Matthew Tien¹ and Hui-Qi Qu²

¹ University of Texas at Austin, School of Biological Sciences;

² University of Texas Health Science Center Houston, School of Public Health

                Genome-Wide Association Studies (GWAS) perform genome-wide analysis of individuals to screen for single nucleotide polymorphisms (SNP); such studies conducted in a population can detect genetic markers for gene-associated diseases, e.g. type I diabetes (T1D) or Crohn’s disease. With large population GWAS data sets, it is possible to train the data from these studies to develop disease prediction models for clinical purposes. Mathematical models such as logistical regression (LR) and Support Vector Machines (SVM) are able to quantify genotype data from these GWAS and aid the prediction and diagnosis of diseases in individuals. In a recent T1D paper(Wei, Wang et al. 2009), Wei et al. used a larger population of gene markers and used a SVM model to predict the risk of T1D.

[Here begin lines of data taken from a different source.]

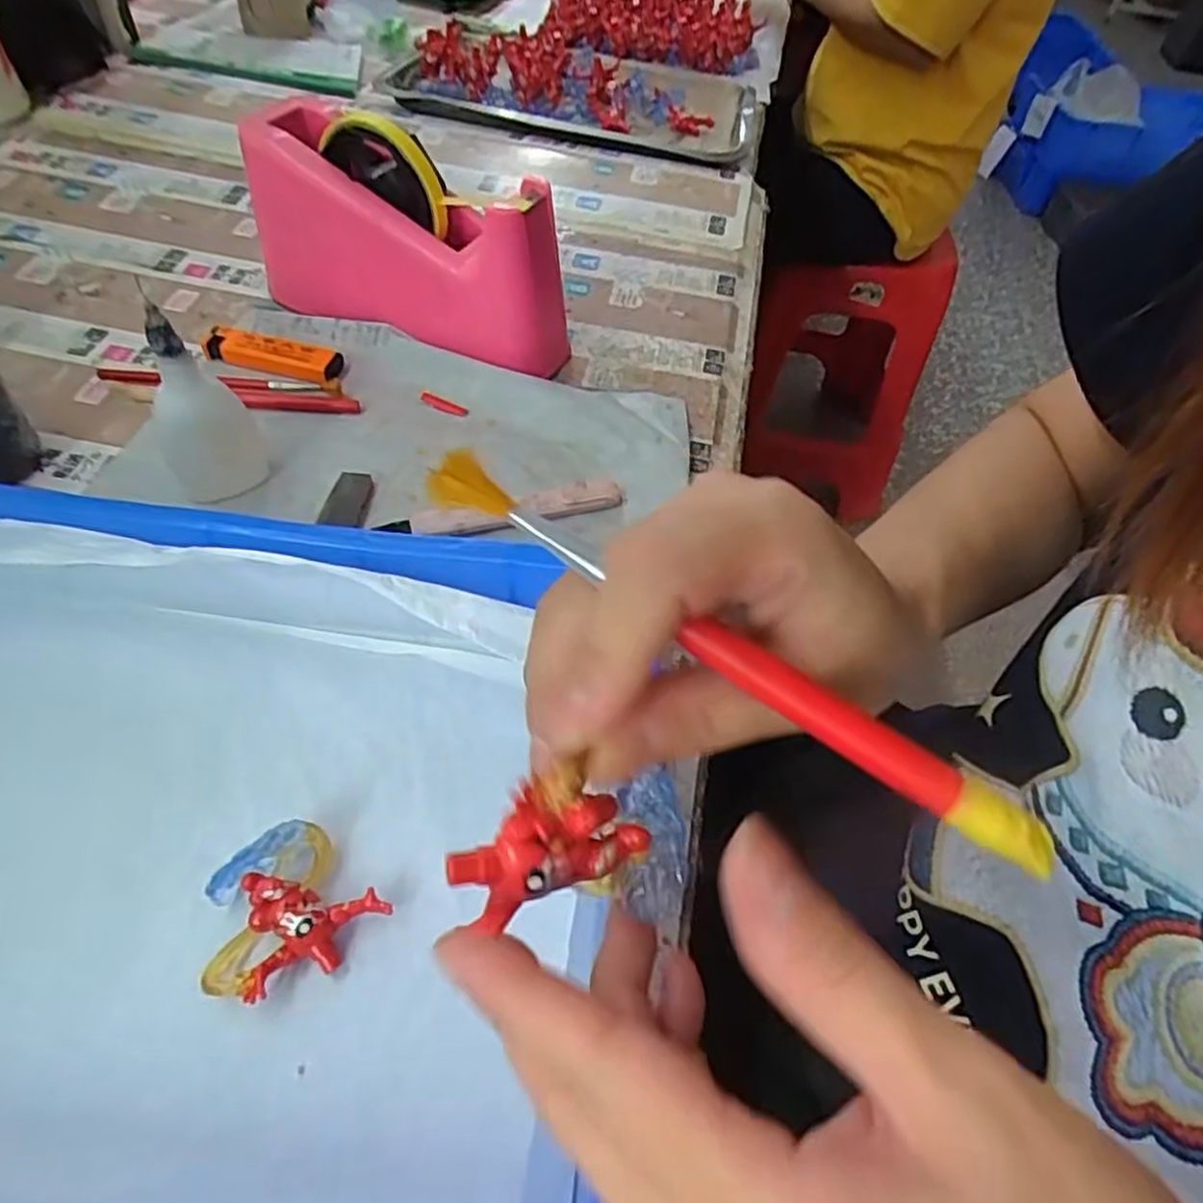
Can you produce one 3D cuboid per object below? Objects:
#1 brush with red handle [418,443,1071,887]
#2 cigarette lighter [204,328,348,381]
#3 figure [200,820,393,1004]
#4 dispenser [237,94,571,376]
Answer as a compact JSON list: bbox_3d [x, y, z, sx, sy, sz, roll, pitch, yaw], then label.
[{"bbox_3d":[0.027,0.012,0.148,0.143,0.009,0.008,33,56,2],"label":"brush with red handle"},{"bbox_3d":[-0.195,-0.147,0.436,0.079,0.013,0.020,13,53,4],"label":"cigarette lighter"},{"bbox_3d":[-0.112,0.107,0.255,0.052,0.021,0.054,3,53,-4],"label":"figure"},{"bbox_3d":[-0.112,-0.207,0.432,0.192,0.110,0.055,23,54,12],"label":"dispenser"}]

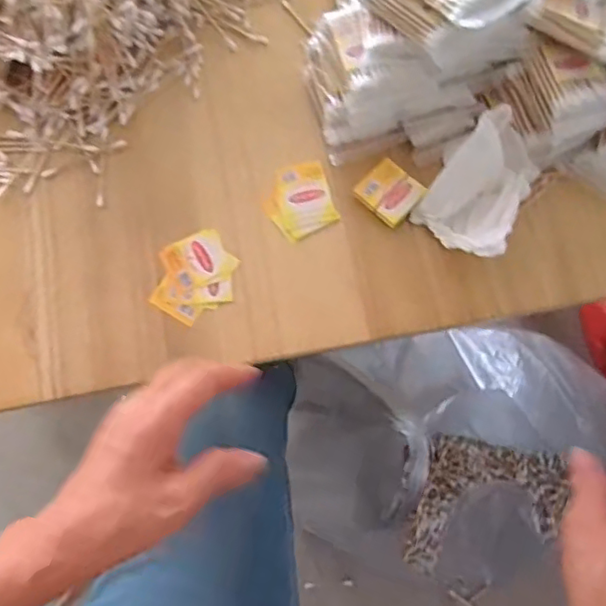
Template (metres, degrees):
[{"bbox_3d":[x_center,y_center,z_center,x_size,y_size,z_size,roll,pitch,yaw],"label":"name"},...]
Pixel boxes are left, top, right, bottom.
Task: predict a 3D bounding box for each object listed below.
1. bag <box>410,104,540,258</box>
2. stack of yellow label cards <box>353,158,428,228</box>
[{"bbox_3d":[0.141,-0.090,0.464,0.073,0.056,0.104,37,77,8],"label":"bag"},{"bbox_3d":[0.070,-0.087,0.479,0.044,0.016,0.041,42,78,9],"label":"stack of yellow label cards"}]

                Compared to previous models based on small a small population of 45 markers, SVM and LR models trained with more genetic markers increased the performance of these models; however, using too many markers may include falsely associated markers, thus decrease the accuracy of the model as shown in Fig.1. The SVM model out-competed the LR model in cross-validation testing, area-under-the-curve tests, and multiple sensitivity tests. The SVM model is able to consider multiple genetic interactions of the loci by implementing different kernel functions, something that large multiple LR models cannot calculate. The downfall of SVM modeling however, is the lack of biological interpretability of the transformation of genotypic data.

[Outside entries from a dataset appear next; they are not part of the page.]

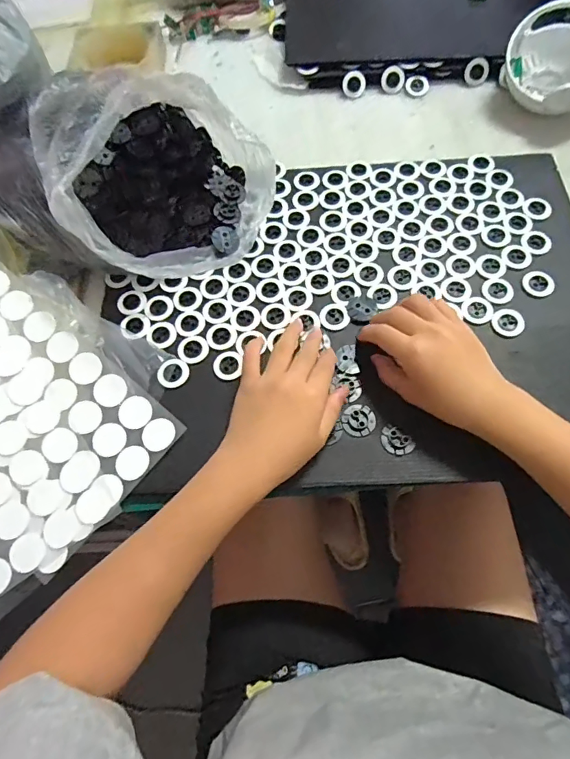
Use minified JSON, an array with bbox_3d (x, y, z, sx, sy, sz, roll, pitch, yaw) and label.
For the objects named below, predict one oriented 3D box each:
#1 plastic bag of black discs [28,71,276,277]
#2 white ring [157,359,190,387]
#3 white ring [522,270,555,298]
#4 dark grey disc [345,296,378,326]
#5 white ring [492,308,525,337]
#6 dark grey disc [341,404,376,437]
[{"bbox_3d":[-0.114,-0.199,0.428,0.189,0.138,0.176,-20,67,-7],"label":"plastic bag of black discs"},{"bbox_3d":[-0.100,-0.006,0.408,0.029,0.004,0.025,-36,68,-12],"label":"white ring"},{"bbox_3d":[0.244,-0.093,0.439,0.029,0.004,0.029,-2,65,3],"label":"white ring"},{"bbox_3d":[0.073,-0.067,0.432,0.028,0.004,0.028,0,67,0],"label":"dark grey disc"},{"bbox_3d":[0.208,-0.053,0.425,0.028,0.005,0.028,-2,65,3],"label":"white ring"},{"bbox_3d":[0.064,0.035,0.390,0.026,0.006,0.028,-2,65,3],"label":"dark grey disc"}]

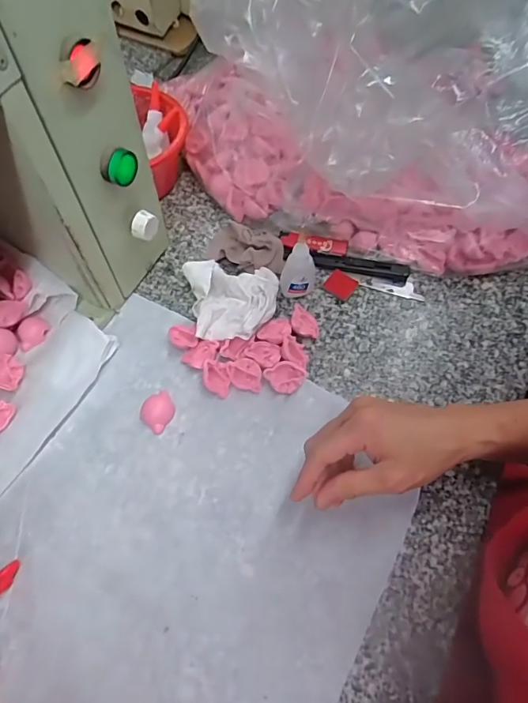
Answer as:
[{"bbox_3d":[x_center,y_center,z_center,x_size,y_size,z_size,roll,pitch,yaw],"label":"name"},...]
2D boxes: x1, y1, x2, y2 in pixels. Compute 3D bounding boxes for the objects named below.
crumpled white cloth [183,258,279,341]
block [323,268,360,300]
[{"bbox_3d":[-0.034,-0.053,0.446,0.092,0.024,0.093,3,61,0],"label":"crumpled white cloth"},{"bbox_3d":[0.082,-0.073,0.481,0.030,0.004,0.029,32,65,15],"label":"block"}]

Figure 1. SVM performance based on the study by Wei et al. The AUC(area under receiver operating characteristic curve) scores are plotted against the mean number of SNP’s selected for each model. The mean was calculated from the range of SNP’s used to train each SVM model.
 

                Use of these models outside of T1D genetic risk determination is limited to diseases with highly genetic susceptibility. These models may be further improved by taking in environmental factors. With more studies, there is significant promise to train such models to accurately predict the genetic risk of developing a heritable disease or condition.

* Matthew Tien is a student at the University of Texas at Austin who is interested mathematical modeling of biological systems, bioinformatics, genomics, and proteomics. He is working with Hui-Qi Qu on the prediction modeling of genetic risk of human complex diseases.

Reference:
Wei, Z., K. Wang, et al. (2009). “From disease association to risk assessment: an optimistic view from genome-wide association studies on type 1 diabetes.” PLoS Genet 5(10): e1000678.